Plain-text document sources
━━━━━━━━━━━━━━━━

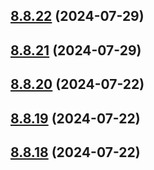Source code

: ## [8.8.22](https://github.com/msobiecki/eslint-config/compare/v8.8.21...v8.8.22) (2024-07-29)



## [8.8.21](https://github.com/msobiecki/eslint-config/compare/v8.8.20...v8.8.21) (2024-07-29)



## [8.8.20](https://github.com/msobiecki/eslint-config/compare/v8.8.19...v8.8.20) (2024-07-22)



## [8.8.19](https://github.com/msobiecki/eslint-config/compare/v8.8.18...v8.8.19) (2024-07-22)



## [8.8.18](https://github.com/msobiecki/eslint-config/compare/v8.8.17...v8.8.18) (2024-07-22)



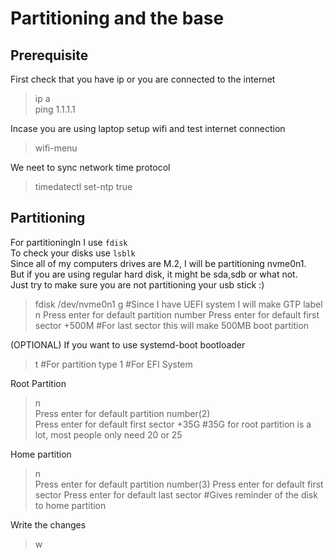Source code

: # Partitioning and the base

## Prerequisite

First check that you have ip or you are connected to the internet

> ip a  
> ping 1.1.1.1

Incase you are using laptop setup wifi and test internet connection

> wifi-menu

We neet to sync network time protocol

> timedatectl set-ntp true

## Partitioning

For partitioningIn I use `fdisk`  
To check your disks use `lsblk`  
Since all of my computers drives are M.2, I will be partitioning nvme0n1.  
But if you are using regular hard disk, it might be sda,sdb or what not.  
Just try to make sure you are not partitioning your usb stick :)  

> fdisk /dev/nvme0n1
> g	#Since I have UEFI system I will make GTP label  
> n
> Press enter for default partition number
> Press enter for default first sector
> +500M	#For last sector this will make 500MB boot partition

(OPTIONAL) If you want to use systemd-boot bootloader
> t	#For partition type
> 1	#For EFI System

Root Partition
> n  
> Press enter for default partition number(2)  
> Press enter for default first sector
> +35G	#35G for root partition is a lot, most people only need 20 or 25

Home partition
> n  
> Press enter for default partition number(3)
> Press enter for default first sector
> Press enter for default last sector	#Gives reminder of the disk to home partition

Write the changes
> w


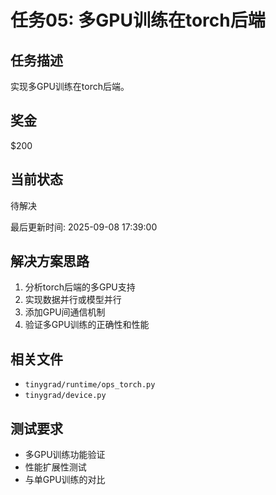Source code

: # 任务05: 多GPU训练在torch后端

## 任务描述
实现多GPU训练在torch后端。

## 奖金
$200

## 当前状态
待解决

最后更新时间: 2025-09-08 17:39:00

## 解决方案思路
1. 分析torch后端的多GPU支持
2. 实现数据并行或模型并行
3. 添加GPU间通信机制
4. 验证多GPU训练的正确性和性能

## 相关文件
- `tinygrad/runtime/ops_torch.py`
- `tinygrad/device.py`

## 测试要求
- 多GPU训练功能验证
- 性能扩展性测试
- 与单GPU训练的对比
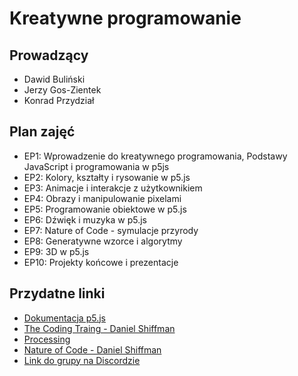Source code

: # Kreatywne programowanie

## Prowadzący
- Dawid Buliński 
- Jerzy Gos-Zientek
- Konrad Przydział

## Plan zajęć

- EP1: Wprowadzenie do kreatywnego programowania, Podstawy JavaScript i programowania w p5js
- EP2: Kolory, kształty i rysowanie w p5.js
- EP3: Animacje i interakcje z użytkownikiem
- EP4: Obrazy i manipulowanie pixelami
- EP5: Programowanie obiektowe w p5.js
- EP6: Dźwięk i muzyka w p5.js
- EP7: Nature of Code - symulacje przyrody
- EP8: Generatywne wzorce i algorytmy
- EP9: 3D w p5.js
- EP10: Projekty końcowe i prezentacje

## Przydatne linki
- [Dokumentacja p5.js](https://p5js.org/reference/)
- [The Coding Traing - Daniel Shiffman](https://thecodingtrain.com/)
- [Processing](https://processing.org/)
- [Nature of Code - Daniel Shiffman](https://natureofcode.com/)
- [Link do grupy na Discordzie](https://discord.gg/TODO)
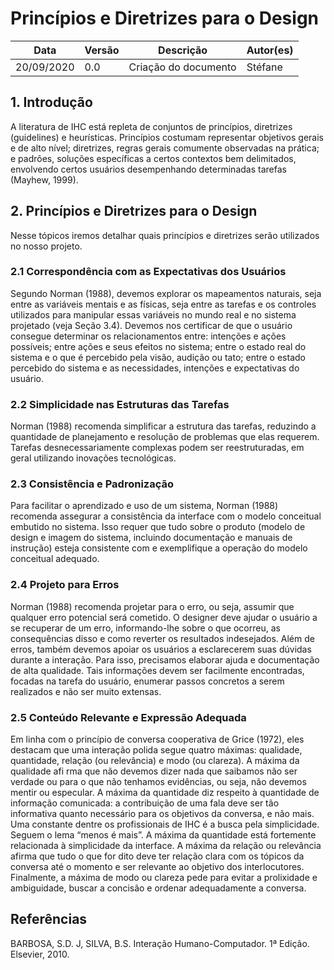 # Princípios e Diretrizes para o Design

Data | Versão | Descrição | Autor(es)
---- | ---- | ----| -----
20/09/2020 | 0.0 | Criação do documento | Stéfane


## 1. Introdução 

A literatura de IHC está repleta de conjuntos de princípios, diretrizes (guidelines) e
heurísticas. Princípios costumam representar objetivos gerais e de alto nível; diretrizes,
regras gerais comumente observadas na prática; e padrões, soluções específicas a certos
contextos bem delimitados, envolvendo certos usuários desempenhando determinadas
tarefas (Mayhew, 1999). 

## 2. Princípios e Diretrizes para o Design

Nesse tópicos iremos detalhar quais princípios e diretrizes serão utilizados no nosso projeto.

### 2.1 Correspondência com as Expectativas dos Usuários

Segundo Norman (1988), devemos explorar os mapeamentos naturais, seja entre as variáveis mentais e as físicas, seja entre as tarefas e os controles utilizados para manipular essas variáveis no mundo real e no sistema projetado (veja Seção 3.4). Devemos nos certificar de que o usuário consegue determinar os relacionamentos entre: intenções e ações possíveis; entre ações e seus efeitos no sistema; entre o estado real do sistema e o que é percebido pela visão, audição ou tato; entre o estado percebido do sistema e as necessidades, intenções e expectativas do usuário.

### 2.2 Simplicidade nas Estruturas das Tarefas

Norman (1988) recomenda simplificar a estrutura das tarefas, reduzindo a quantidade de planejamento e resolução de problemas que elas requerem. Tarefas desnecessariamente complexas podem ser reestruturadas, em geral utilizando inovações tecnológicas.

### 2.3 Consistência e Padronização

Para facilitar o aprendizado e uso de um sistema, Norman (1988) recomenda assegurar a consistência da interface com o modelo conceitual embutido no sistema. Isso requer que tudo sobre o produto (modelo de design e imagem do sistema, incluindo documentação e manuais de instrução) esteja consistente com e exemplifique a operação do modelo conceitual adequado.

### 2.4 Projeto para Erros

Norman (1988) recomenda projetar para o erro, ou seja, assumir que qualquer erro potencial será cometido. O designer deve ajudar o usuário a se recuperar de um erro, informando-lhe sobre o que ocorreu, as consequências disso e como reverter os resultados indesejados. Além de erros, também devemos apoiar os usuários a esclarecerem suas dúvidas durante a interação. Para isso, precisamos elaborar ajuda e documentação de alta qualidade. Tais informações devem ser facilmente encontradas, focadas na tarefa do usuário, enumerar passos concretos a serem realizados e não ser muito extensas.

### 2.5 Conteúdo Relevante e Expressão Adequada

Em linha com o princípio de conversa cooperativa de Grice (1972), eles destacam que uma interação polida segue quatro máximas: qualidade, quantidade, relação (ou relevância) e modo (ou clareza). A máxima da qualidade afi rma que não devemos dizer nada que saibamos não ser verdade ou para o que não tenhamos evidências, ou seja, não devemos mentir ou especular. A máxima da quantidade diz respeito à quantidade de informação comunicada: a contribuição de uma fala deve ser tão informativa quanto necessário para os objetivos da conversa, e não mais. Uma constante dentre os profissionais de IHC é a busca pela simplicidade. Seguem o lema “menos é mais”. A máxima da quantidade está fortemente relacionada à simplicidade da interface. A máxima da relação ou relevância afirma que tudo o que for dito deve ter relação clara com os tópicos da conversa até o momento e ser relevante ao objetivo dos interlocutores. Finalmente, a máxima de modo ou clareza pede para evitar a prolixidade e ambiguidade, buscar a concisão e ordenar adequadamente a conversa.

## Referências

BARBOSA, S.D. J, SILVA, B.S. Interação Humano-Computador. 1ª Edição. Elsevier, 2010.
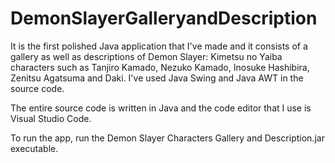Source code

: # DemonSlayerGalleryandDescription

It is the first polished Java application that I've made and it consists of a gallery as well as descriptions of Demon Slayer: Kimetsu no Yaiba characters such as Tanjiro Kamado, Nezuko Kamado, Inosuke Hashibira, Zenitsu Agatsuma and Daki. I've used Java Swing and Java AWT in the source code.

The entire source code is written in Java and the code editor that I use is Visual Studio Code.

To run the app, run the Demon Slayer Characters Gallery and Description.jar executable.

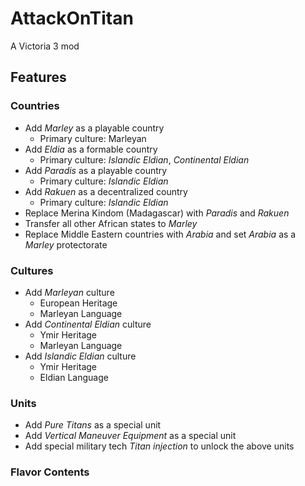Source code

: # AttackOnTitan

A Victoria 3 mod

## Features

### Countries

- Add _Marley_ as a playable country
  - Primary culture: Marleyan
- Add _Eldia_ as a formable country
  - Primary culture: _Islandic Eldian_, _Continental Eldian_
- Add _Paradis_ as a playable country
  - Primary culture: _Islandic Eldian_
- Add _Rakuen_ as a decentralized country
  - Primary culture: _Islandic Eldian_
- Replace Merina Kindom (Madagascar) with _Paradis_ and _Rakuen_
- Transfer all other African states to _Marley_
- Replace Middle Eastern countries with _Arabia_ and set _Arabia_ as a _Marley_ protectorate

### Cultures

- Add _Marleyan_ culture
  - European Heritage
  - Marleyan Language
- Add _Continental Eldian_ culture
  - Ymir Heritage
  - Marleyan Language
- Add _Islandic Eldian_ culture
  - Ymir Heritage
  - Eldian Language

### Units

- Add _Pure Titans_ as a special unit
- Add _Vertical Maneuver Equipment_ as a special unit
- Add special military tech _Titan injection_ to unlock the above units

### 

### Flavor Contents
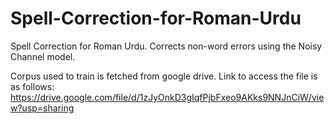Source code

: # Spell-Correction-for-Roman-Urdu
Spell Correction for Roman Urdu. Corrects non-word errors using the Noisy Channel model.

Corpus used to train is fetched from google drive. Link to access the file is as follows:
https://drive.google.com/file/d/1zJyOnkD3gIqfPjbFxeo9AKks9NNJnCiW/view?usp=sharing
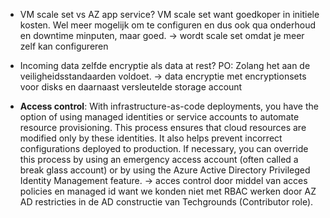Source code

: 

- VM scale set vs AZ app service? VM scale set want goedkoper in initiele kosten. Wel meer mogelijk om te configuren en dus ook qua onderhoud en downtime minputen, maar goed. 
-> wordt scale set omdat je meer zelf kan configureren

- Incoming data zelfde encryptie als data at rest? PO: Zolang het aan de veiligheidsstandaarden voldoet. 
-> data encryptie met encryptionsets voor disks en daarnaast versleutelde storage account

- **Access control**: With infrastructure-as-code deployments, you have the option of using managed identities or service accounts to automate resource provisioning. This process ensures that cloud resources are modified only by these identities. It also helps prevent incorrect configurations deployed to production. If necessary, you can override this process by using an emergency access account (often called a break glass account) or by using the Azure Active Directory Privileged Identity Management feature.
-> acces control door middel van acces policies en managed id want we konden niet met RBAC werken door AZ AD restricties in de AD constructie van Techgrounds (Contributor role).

━━━━━━━━━━━━━━━━

Leaving every picture aside, reproduce exactly the lines above from the one with "# 任务05: 多GPU训练在torch后端" up to and including the one with "- EP10: Projekty końcowe i prezentacje", and no others.

: # 任务05: 多GPU训练在torch后端

## 任务描述
实现多GPU训练在torch后端。

## 奖金
$200

## 当前状态
待解决

最后更新时间: 2025-09-08 17:39:00

## 解决方案思路
1. 分析torch后端的多GPU支持
2. 实现数据并行或模型并行
3. 添加GPU间通信机制
4. 验证多GPU训练的正确性和性能

## 相关文件
- `tinygrad/runtime/ops_torch.py`
- `tinygrad/device.py`

## 测试要求
- 多GPU训练功能验证
- 性能扩展性测试
- 与单GPU训练的对比
Source code

: # Kreatywne programowanie

## Prowadzący
- Dawid Buliński 
- Jerzy Gos-Zientek
- Konrad Przydział

## Plan zajęć

- EP1: Wprowadzenie do kreatywnego programowania, Podstawy JavaScript i programowania w p5js
- EP2: Kolory, kształty i rysowanie w p5.js
- EP3: Animacje i interakcje z użytkownikiem
- EP4: Obrazy i manipulowanie pixelami
- EP5: Programowanie obiektowe w p5.js
- EP6: Dźwięk i muzyka w p5.js
- EP7: Nature of Code - symulacje przyrody
- EP8: Generatywne wzorce i algorytmy
- EP9: 3D w p5.js
- EP10: Projekty końcowe i prezentacje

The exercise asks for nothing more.